Unfortunately, the RAM limiter didn’t work out. Replaced zbeos with the new one, but it won’t boot into anything other than failsafe video mode now. Will try out the floppy-boot method and see if that works, as soon as the new floppies arrive.

In case someone finds this thread in the future - the ram limiter also didn’t work for me but the solution here did: Extract zbeos boot loader from image

1 Like

This helped. Unfortunately it only works with 2GB installed. Any more and the system hangs on the Devices icon at boot splash screen.

Does number of DIMMs installed matter, or is it something else? I’d like to use 4GB for Haiku.

This thread is about BeOS, not Haiku and shouldn’t be applicable. 4GB should work just fine in Haiku if your board/cpu supports it.

I’m sorry I should’ve been more clear.

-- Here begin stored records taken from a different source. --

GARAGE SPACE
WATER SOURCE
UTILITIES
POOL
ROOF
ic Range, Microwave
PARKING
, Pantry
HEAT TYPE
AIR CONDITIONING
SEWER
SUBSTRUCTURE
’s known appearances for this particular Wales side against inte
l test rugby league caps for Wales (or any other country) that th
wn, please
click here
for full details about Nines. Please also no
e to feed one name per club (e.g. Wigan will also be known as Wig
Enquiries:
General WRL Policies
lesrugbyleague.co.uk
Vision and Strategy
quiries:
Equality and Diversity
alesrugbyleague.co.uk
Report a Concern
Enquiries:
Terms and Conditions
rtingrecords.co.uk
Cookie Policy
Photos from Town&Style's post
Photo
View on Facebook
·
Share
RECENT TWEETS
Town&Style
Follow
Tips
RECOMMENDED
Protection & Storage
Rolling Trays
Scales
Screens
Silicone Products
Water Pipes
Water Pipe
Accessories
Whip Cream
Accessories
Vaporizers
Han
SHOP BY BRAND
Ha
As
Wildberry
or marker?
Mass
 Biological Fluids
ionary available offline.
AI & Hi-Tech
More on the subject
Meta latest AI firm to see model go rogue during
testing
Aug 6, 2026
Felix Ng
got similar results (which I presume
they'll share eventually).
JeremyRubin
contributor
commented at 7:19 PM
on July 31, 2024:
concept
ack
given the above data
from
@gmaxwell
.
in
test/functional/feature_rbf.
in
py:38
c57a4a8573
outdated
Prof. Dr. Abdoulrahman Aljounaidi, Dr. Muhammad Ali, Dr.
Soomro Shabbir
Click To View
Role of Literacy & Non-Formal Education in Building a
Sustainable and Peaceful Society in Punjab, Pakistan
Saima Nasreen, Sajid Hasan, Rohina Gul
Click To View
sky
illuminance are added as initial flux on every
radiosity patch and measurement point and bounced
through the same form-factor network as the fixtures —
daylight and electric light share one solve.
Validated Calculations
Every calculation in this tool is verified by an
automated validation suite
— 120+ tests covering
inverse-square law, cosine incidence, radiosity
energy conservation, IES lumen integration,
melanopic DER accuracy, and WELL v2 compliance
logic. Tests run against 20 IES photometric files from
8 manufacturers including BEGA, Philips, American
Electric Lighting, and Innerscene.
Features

I installed the boot loader into BeOS, but with 4GB installed, BeOS hangs during the startup processes.

I would just physically remove RAM, but I’m booting alongside of Haiku.

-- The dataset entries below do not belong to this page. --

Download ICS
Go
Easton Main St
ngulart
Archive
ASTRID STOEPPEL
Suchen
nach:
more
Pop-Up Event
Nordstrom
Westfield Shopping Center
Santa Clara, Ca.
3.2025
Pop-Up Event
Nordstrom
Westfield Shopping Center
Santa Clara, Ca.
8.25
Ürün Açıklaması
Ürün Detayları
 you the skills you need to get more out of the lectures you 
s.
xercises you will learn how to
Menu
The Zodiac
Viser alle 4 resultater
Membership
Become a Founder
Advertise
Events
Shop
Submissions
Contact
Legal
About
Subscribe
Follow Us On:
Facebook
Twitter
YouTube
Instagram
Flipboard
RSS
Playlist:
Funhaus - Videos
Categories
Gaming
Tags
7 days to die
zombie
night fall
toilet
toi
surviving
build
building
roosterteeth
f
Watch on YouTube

Why you want to use a 23 years “unused” os?

Use BeOS with a virtial machine if you want to use it or use Haiku.

This isn’t helpful. I’m sure everyone is aware of VMs and Haiku. If you’re genuinely interested why someone wants to run a 20+ year old OS, just ask that, preferrably leaving out the ‘dead’ part. It’s bound to rub people the wrong way… :smiley:

I asked. I’m really interested in why people are bothering with this, so many years after the end of BeOS. It is no longer used anywhere and there are no current drivers for it.

1 Like

I may have misinterpreted the tone of the second sentence. Was a bit imperative… All good. :smiley:

1 Like

Perhaps because BeOS was a commercial OS, some tend to think that it must has been better in some ways. Better hardware support, more available software… That’s completely wrong but I think that they have to discover that by themselves. Only things that I really miss are Refraction and StampTV. Since then TV has gone digital so…

There were commercially sold drivers for one DVB-T and one DVB-S card for BeOS as far as I remember; but considering in lots of places you would need MPEG4 support for DVB-T, and DVB-S2 on satellite (or ATSC/ISDB) that still wouldn’t be enoguh

Actually as far as I know, some people do still “use” BeOS.

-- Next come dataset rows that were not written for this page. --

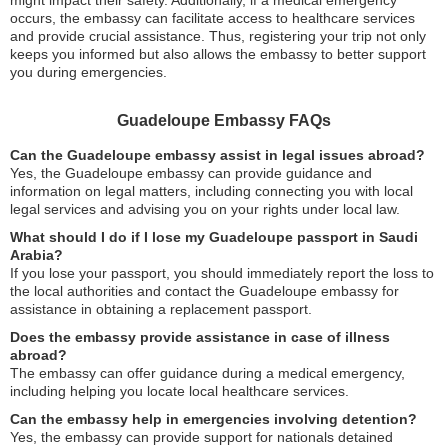
might impact their safety. Additionally, if a medical emergency
occurs, the embassy can facilitate access to healthcare services
and provide crucial assistance. Thus, registering your trip not only
keeps you informed but also allows the embassy to better support
you during emergencies.
Guadeloupe Embassy FAQs
Can the Guadeloupe embassy assist in legal issues abroad?
Yes, the Guadeloupe embassy can provide guidance and
information on legal matters, including connecting you with local
legal services and advising you on your rights under local law.
What should I do if I lose my Guadeloupe passport in Saudi
Arabia?
If you lose your passport, you should immediately report the loss to
the local authorities and contact the Guadeloupe embassy for
assistance in obtaining a replacement passport.
Does the embassy provide assistance in case of illness
abroad?
The embassy can offer guidance during a medical emergency,
including helping you locate local healthcare services.
Can the embassy help in emergencies involving detention?
Yes, the embassy can provide support for nationals detained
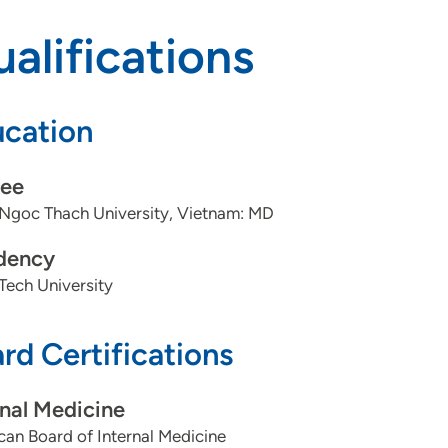
alifications
cation
ee
Ngoc Thach University, Vietnam: MD
dency
Tech University
rd Certifications
rnal Medicine
an Board of Internal Medicine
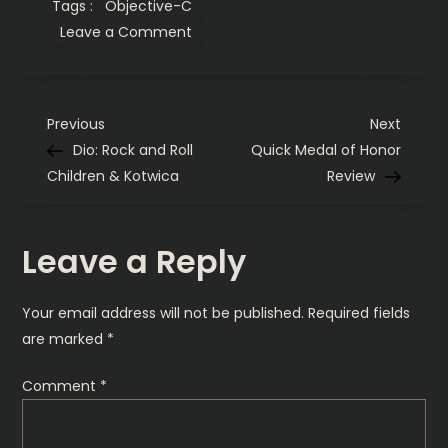
Tags :
Objective-C
on
Leave a Comment
Test
Amazon
Kindle
for
the
P
Web
Previous
Next
Previous
Next
Post
Post
Dio: Rock and Roll
Quick Medal of Honor
o
Children & Kotwica
Review
s
Leave a Reply
t
n
Your email address will not be published.
Required fields
are marked
*
a
Comment
*
v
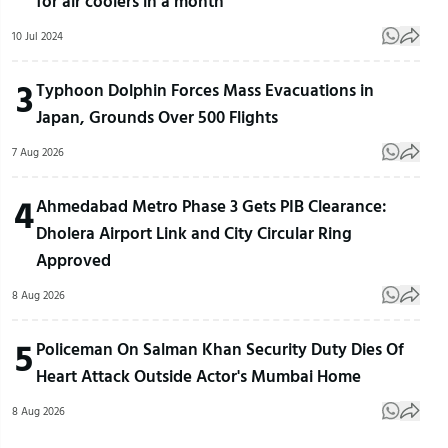
for air coolers in a month
10 Jul 2024
3
Typhoon Dolphin Forces Mass Evacuations in
Japan, Grounds Over 500 Flights
7 Aug 2026
4
Ahmedabad Metro Phase 3 Gets PIB Clearance:
Dholera Airport Link and City Circular Ring
Approved
8 Aug 2026
5
Policeman On Salman Khan Security Duty Dies Of
Heart Attack Outside Actor's Mumbai Home
8 Aug 2026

But for my purposes, I enjoy using it. I like using Haiku too, but why wouldn’t I want to use BeOS? On my laptop, it runs much faster than Haiku, and a virtual machine would be very slow on it.

I would also hang out with my Grandpa. He may not be the up and coming thing, but if he wasn’t doing what he was doing, we wouldn’t be here either. :wink:

1 Like

Which bootloader did you use? There are the 256 MB, 512MB, and 1GB variants. Try to gather log debug information from BeOS either through the startup or when it loads successfully to desktop.
Someone could set up a VM and test the scenarios…

1 Like

But that’s really a few people. Of course, a beos on a 20 year old computer makes more sense than haiku?

Since there are still users, we still have our knowledge base with the BeOS-specific entries online.

You can run BeOS on machines significantly under 20 years old. Core2 era machines are about the latest, and even there are very limited graphics card options once you go past the AGP era - the Matrox G550 PCIE for late 90s performance (this is what I use) or a very very few nvidia cards with PCIE-AGP bridges on board.

But that era of machine will run Win10 with its onboard graphics; and R5 with the Matrox and less RAM.

Its a lot of effort to get all the right bits and very few motherboards work quite right so my ‘fast’ BeOS machine is a few generations older - but still not 20 yet. Pentium D, 512MB RAM, 120GB SATA SSD

As for the bootloader - the 768 and 1GB versions seem to be lost to time; I can only find the 512MB one.

1 Like

My computer is almost at the 20 year old mark. Except for the case, that’s more like 25 years.

I’ve not found much to help my problem there. Maybe I’ll look again.

Edit: Haiku also runs on computer older than some that can run BeOS. Pentium II machines are even officially supported.